■ THE DATA:
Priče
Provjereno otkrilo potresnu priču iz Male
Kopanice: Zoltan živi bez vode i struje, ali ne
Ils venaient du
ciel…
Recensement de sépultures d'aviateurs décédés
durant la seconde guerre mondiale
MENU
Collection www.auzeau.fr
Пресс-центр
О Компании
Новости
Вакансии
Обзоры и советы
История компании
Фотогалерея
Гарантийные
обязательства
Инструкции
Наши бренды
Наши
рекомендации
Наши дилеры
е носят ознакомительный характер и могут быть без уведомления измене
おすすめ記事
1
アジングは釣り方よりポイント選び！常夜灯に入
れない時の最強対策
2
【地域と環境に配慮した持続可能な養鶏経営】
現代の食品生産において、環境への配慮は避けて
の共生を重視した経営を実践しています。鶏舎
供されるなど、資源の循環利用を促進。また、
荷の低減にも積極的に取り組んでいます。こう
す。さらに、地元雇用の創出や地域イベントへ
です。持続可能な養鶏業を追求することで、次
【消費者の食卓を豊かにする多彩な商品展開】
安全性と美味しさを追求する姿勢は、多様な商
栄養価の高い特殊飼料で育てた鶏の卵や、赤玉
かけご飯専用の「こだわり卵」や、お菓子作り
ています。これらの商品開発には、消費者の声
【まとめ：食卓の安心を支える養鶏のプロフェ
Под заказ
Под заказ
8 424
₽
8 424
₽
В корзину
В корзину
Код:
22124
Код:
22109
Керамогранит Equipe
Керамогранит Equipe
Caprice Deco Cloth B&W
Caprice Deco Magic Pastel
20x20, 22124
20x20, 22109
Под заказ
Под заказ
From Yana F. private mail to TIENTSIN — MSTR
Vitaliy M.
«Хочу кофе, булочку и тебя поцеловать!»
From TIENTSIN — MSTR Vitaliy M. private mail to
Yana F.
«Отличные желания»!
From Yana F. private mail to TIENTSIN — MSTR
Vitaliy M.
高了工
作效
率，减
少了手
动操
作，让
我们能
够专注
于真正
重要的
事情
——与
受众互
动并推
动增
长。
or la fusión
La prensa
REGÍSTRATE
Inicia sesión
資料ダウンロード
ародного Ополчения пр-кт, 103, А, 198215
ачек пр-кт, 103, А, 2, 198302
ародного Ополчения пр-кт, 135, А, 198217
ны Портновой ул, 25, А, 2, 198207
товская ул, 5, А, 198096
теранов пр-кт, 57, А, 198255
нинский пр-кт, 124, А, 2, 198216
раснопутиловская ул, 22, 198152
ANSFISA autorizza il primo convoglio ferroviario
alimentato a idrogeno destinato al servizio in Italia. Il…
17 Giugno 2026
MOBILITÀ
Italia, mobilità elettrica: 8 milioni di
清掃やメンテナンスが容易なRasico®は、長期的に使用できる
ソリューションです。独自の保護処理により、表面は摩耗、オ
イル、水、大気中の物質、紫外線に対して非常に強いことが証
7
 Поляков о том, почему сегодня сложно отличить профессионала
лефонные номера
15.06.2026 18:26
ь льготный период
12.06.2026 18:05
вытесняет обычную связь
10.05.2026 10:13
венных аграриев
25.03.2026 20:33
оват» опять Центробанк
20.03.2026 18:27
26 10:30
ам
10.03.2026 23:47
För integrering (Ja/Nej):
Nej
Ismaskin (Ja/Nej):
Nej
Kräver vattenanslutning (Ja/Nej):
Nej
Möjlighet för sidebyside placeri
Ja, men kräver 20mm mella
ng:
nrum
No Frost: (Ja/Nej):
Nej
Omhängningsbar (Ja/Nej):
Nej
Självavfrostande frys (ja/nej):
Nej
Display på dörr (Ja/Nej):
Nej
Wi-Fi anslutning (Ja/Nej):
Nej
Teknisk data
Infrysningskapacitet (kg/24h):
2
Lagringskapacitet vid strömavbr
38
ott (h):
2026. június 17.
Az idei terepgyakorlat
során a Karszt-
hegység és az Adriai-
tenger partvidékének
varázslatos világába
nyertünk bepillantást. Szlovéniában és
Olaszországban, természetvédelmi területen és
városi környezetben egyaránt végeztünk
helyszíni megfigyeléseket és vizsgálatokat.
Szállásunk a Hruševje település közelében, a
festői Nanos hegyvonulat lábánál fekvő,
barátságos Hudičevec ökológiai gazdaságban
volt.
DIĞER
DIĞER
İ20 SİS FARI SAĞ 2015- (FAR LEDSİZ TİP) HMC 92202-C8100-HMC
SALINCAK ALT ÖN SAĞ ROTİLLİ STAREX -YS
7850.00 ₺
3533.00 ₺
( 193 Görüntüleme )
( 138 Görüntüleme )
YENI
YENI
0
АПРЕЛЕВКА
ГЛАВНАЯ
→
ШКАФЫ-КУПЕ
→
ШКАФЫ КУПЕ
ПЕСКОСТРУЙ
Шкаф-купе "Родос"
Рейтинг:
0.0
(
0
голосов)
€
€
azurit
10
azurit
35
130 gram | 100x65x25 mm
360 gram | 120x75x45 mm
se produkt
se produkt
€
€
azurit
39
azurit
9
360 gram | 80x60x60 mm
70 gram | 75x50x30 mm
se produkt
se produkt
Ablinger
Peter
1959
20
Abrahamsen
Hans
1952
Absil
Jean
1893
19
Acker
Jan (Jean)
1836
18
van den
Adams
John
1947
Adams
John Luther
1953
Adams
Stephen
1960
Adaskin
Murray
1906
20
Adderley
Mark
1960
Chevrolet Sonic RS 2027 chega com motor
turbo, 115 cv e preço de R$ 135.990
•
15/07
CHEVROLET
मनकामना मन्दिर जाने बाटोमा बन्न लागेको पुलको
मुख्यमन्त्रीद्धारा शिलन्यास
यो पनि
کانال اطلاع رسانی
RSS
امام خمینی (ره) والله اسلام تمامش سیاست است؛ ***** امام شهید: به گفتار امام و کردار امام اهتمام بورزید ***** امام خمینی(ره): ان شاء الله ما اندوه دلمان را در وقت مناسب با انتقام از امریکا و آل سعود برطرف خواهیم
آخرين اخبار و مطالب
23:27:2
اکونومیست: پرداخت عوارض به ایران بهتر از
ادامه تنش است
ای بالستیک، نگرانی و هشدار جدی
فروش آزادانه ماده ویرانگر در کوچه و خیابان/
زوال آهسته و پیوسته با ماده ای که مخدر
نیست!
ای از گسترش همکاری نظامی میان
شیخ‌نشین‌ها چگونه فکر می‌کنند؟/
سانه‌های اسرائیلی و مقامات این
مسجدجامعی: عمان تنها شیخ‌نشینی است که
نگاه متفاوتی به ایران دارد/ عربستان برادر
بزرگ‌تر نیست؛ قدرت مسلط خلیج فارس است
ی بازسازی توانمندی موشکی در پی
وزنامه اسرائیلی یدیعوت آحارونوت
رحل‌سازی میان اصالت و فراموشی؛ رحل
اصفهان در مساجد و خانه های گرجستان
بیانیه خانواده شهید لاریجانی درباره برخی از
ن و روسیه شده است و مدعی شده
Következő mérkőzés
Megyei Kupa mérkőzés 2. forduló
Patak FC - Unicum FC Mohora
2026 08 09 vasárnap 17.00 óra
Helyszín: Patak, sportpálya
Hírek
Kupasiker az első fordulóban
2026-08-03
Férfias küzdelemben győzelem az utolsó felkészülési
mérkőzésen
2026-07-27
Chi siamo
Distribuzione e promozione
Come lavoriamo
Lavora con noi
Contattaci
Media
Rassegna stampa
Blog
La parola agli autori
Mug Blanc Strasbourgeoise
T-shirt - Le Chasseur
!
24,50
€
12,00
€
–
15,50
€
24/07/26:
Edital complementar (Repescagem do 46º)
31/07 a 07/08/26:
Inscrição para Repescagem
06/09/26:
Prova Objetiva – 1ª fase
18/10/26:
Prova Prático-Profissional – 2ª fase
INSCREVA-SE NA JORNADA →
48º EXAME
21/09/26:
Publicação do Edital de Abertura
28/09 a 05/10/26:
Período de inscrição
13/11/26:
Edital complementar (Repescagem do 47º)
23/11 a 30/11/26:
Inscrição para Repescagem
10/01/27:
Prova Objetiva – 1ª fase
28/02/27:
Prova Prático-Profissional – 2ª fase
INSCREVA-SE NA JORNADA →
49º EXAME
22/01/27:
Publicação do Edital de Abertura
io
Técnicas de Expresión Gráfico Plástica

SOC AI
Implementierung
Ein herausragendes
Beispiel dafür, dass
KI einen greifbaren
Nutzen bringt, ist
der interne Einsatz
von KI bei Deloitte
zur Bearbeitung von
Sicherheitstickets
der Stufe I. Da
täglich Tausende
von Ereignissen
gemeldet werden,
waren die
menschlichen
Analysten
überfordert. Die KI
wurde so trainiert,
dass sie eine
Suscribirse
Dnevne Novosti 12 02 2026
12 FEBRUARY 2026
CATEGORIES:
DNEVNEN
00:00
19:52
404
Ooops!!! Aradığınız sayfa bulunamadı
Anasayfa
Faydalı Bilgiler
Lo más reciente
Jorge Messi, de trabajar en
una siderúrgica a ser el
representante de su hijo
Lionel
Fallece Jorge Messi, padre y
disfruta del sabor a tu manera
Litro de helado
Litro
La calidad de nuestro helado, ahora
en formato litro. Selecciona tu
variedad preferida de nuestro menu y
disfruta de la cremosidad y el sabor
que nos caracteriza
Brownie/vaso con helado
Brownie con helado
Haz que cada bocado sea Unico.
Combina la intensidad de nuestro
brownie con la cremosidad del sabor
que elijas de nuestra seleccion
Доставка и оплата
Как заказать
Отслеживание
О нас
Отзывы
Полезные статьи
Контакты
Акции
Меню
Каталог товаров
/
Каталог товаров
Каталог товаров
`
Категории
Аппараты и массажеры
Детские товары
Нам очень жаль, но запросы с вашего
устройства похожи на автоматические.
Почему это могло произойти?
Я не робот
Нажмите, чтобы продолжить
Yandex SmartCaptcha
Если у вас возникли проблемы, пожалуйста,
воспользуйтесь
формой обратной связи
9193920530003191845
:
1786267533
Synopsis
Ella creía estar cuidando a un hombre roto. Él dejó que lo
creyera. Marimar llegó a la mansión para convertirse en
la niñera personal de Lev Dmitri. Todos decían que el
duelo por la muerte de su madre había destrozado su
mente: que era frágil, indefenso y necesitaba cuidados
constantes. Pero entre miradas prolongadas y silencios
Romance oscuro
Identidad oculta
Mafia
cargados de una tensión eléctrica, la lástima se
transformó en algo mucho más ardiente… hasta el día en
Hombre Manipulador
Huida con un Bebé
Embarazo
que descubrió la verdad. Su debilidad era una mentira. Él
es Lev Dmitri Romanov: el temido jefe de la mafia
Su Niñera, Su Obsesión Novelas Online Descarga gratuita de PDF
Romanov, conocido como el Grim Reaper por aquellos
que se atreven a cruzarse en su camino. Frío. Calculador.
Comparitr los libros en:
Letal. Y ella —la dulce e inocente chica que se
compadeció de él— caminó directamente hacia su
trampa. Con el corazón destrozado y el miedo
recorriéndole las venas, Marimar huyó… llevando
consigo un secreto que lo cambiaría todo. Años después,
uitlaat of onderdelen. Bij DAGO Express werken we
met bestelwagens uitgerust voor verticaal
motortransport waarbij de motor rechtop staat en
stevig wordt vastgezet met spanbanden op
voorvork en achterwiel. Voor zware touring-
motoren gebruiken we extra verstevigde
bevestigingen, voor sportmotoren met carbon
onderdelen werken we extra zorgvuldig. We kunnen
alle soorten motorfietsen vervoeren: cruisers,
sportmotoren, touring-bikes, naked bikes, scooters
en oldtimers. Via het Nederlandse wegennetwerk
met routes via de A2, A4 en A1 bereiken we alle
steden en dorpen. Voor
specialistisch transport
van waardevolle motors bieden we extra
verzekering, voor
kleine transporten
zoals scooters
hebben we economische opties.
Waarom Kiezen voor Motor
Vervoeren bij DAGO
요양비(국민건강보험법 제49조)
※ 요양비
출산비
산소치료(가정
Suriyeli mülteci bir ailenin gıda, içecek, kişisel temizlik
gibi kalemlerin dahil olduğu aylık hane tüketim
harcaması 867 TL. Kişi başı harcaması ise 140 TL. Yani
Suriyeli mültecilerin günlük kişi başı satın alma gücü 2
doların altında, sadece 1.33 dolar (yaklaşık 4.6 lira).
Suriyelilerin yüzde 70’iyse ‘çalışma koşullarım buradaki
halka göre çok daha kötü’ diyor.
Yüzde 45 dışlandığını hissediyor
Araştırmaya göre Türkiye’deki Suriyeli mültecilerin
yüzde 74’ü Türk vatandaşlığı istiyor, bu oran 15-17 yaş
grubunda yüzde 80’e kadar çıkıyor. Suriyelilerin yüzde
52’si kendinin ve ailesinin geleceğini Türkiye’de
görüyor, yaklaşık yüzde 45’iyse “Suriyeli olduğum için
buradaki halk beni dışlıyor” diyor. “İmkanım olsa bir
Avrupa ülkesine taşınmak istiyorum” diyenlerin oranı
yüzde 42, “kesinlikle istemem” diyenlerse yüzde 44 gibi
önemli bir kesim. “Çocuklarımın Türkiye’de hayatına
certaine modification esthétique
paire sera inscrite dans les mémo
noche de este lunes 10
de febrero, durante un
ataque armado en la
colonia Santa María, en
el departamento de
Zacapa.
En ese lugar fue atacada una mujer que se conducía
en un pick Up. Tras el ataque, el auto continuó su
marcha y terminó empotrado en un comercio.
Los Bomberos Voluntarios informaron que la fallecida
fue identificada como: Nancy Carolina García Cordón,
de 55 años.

■ WHAT YOU HAVE TO DO: Task for the records above: copy every line in which the word "Türkiye" occurs.

■ EXERCISE RESULT:
Araştırmaya göre Türkiye’deki Suriyeli mültecilerin
52’si kendinin ve ailesinin geleceğini Türkiye’de
önemli bir kesim. “Çocuklarımın Türkiye’de hayatına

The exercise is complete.